Clinical risk factors for patients at risk for bacteremia caused by Staphylococcus aureus were a high-risk site of infection, a focus other than the urinary tract or abdomen, hemodialysis, infection acquired in the orthopedic department, and intravenous drug use. Clinical risk factors for coagulase-negative staphylococci were an infected intravenous catheter, preterm neonate, presence of a central catheter, hypothermia, and leukopenia.
Source of funding: Not stated
For article reprint: Dr. L. Leibovici, Department of Medicine E, Beilinson Medical Centre, Petah Tiqva 49100, Israel. FAX 972-3-937-6505.
Clinicians need to know which settings facilitate acquisition of and which patients are at risk for staphylococcal bacteremia. S.aureus is a particularly virulent pathogen and the early empiric use of an appropriate penicillinase-resistant penicillin or a first-generation cephalosporin (or, if methicillin-resistant S. aureus is likely, vancomycin) is desirable. Coagulase-negative staphylococci are less virulent but are more likely to cause bacteremia in persons with poor immune defenses, and early empiric therapy with vancomycin is recommended.
The study by Leibovici and colleagues quantifies risk factors for patients at risk for staphylococcal bacteremia. Although the factors that they documented for these 2 conditions are not new or surprising, this study is important. The results should make clinicians more alert to the patients at risk, and they will provide clinical educators with a powerful instructional tool.
This study shows the value of including a "validation group" in risk-factor analysis. The "construction group" in Israel included no intravenous drug abusers. This risk factor was, however, strongly displayed in the United Kingdom, as it doubtlessly would have been in the United States. It is possible that additional risk factors might be detected in other site-specific or population-specific samples.

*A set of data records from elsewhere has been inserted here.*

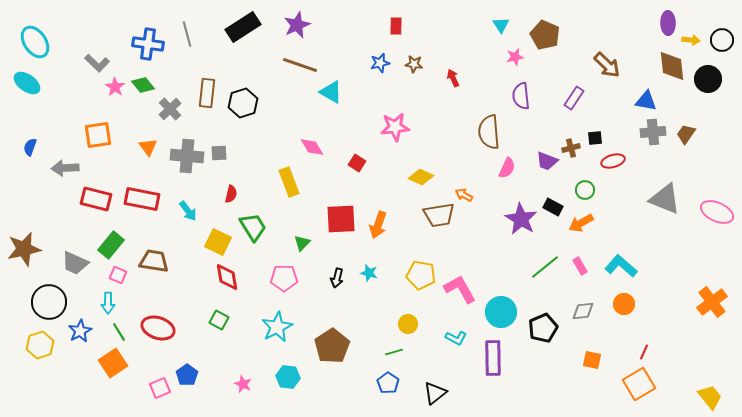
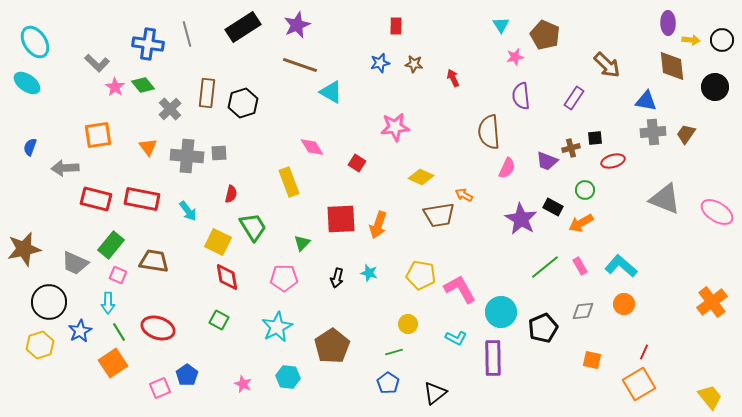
black circle at (708, 79): moved 7 px right, 8 px down
pink ellipse at (717, 212): rotated 8 degrees clockwise
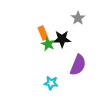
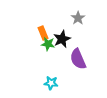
black star: rotated 24 degrees counterclockwise
green star: rotated 16 degrees counterclockwise
purple semicircle: moved 6 px up; rotated 135 degrees clockwise
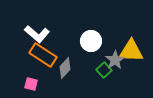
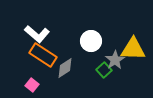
yellow triangle: moved 2 px right, 2 px up
gray diamond: rotated 15 degrees clockwise
pink square: moved 1 px right, 1 px down; rotated 24 degrees clockwise
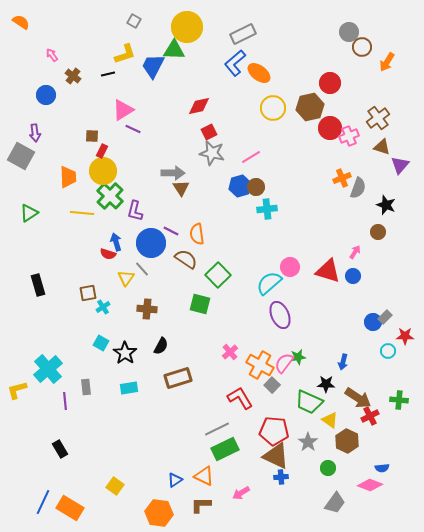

The authors self-critically speculate if the "denominator group" should have been persons suspected, rather than those proven, to have bacteremia. I doubt, however, that this would have changed the risk factors they identified. The invasive nature of S. aureus and the intravascular focus of infections caused by coagulase-negative staphylococci make them disproportionately likely to be associated with bacteremia.